Respond with the count alone after checking every line in the material below for "AffectedByPIEHandling".

Start of Recorded data

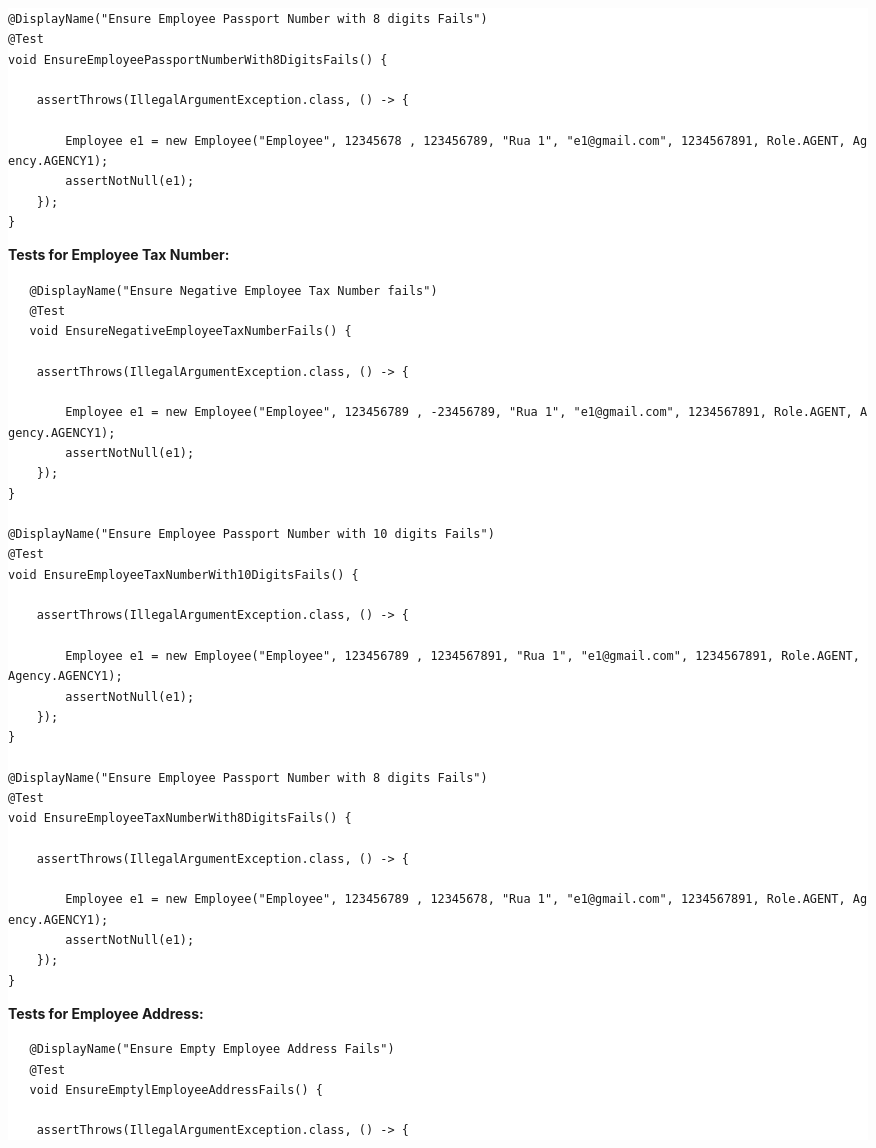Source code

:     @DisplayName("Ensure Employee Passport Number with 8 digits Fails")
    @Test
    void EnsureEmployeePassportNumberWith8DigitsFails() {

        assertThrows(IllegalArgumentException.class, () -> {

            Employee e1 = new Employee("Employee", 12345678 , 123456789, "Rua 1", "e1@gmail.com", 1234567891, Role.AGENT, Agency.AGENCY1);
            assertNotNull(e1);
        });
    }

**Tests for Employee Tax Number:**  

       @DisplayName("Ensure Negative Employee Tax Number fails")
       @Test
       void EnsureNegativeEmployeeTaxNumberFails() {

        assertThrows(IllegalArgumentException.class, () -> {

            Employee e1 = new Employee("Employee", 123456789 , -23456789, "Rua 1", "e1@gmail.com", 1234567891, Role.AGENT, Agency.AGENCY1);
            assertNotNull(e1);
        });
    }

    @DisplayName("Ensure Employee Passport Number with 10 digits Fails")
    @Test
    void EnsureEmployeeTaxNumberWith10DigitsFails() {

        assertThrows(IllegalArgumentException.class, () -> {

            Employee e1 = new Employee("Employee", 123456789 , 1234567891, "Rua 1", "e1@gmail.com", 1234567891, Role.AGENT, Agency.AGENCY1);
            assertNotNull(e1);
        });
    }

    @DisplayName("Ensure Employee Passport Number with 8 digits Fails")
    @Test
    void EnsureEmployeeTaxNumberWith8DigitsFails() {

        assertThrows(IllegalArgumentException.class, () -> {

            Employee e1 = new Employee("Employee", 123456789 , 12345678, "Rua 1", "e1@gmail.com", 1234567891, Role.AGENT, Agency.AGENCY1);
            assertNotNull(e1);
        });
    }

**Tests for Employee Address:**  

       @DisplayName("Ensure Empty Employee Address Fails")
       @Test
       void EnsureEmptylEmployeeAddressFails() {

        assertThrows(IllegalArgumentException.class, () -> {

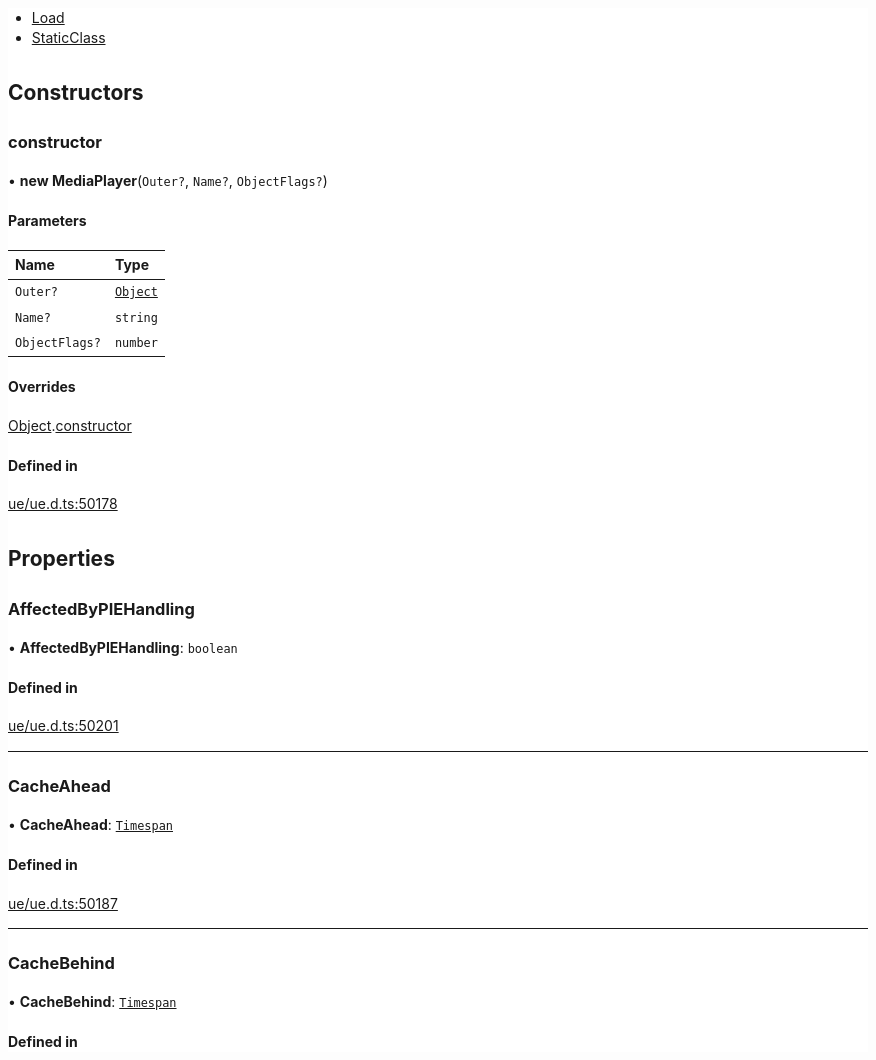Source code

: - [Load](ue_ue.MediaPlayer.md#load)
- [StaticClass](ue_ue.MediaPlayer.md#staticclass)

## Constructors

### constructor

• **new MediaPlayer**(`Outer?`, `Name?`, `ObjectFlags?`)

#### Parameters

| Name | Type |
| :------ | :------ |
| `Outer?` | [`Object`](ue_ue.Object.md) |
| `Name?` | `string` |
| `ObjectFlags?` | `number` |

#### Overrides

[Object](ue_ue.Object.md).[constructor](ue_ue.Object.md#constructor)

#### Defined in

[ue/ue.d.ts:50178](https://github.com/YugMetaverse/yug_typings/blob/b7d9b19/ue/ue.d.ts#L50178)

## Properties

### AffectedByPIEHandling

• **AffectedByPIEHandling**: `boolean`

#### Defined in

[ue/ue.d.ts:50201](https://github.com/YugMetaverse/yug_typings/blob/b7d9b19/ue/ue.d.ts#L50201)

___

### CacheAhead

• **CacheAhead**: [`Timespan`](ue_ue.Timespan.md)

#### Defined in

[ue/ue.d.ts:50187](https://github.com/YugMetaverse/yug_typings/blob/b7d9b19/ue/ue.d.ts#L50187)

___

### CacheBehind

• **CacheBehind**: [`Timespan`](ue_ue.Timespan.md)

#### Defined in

End of Recorded data

> [Exercise answer] 2